With commodity prices showing no visible signs of life, EQT Corp. said Thursday it would scale back in its core operating areas, revising its strategy this year and announced a plan to cut spending by $450 million and release about three rigs in the coming weeks.

One of the top producers in the Marcellus Shale, it wasn't all bad news for EQT Corp., however, as it turned in another record year for natural gas sales growth. Production in the fourth quarter increased 33% from the year-ago period to 136.7 Bcfe, helping the company to exit 2014 with 476.3 Bcfe in total sales volumes. In 2013 the company produced 378.2 Bcfe (see Shale Daily, Feb. 13, 2014).

In December, EQT said it would increase this year's budget slightly to $2.5 billion from 2014, when it budgeted $2.4 billion (see Shale Daily, Dec. 8, 2014). But lower commodity prices that the company doesn't see changing anytime soon, and the prospect of declining cash flow prompted it to reduce this year's spending to $2.05 billion. In keeping with a stated goal of growing annual production by 20% or more, the company reiterated its 2015 production guidance of 575-600 Bcfe.

"We decided to lower our activity to more than match the decline in operating cash flow," said CEO David Porges. "In times of financial stress such as these, we think the prudent approach is to be conservative financially. Whatever happens over the course of the rest of the year from a financial perspective -- quicker recovery or slower recovery, the presence or absence of opportunities created by over-extended peers -- we believe we're better off with cash on hand, a strong credit position and a strong equity position."

Year-over-year 4Q2014 revenue increased 43% to $647 million, and full-year revenue was up 32% to $2.3 billion compared with 2013. But lower realized commodity prices, higher expenses and related impairment charges for its Ohio Utica Shale properties and its Permian Basin properties in West Texas led to a 4Q2014 net loss of $14.7 million (10 cents/share). That was down from a $115.2 million (75 cents/share) profit in 4Q2013.

Full-year 2014 net income was $387 million ($2.54/share), down from $390.6 million ($2.57/share) in 2013.

Steven Schlotterbeck, exploration and production president, said costs could come down this year as oilfield service companies reduce charges for completions, equipment, labor and other services amid the commodities downturn.

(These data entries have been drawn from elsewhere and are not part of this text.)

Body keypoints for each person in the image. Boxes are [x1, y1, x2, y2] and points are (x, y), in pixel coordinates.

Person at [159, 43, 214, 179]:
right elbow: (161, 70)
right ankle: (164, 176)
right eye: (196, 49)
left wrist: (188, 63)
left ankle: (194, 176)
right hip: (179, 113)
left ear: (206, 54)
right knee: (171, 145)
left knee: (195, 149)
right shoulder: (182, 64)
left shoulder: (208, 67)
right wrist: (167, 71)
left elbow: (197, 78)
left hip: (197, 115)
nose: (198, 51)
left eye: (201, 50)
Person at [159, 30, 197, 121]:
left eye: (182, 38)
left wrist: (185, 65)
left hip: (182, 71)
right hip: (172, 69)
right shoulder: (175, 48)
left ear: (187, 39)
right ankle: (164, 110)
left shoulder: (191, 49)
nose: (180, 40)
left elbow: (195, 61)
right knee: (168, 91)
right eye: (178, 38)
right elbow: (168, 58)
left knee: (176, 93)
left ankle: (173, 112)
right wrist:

"These cuts do not assume service cost deflation," Schlotterbeck said of the company's budget and the extra cash that could come from new service contracts. "While we expect to realize significant service cost reductions, we are currently in negotiations with all of our suppliers and do not want to forecast specific savings until those negotiations are concluded."

EQT's current budget for exploration and production would still be higher than last year’s if its spending plans remain unchanged. In the Marcellus Shale of Pennsylvania and West Virginia, which accounted for 79% of 2014 production, EQT intends to cut the wells it had previously planned to drill by 59 to 122. In the Permian Basin, it will cut out 10 wells and drill only five to hold its acreage there. It also plans to reduce its rig count from the current 15 to 12.

But with its E&P budget up, production expected to increase and its firm transportation portfolio ready to handle those volumes, financial analysts were more concerned with how growth would be affected in 2016 if the commodities downturn persists and EQT is forced to further scale-back.

Porges said it's too early in the down cycle to predict "how the environment will play out," adding that if natural gas, natural gas liquids and crude oil prices don't budge by the end of 2015, the company could revise its production growth forecast lower.

"We have tried to position ourselves so that we could ramp-up significantly if need be, but we haven't really run through a variety of sensitivities in this kind of volatile market to give you a good answer about what the growth rate would be at different [New York Mercantile Exchange] prices," Porges said. "Over the course of the next few months, we'll probably run through those types of sensitivities and certainly share those if we do."

EQT's average realized prices for the fourth quarter were $3.79/Mcfe, or about 9% lower than the $4.17/Mcfe it earned in 4Q2013. The company expects this year's average Nymex differential to be up to negative 50 cents.

The company also said its planning to file a prospectus sometime this quarter to form a second master limited partnership (MLP) for EQT Midstream Partners LP (EQM), with an initial public offering expected to be launched sometime by the middle of the year. That MLP would own EQT's 2% general partner interest in EQM and also own EQT's 21 million common units.

"We do not believe the rapidly growing cash flows [of EQM] are being fairly valued in the EQT stock price," Porges said. "As we reviewed our alternatives to rectify that situation, we concluded that we wanted a vehicle that is publicly traded."

In November, EQT spud its first Utica Shale well in southwest Pennsylvania's Greene County (see Shale Daily, July 24, 2014). But during drilling of the lateral curve, the company encountered higher than expected reservoir pressures and realized that its rig was not rated to handle them. With the arrival of new equipment, that well will be delayed. Once complete, the company will conduct a second Utica Shale test this year in Wetzel County, WV, before deciding how and where to proceed with Utica drilling outside Ohio.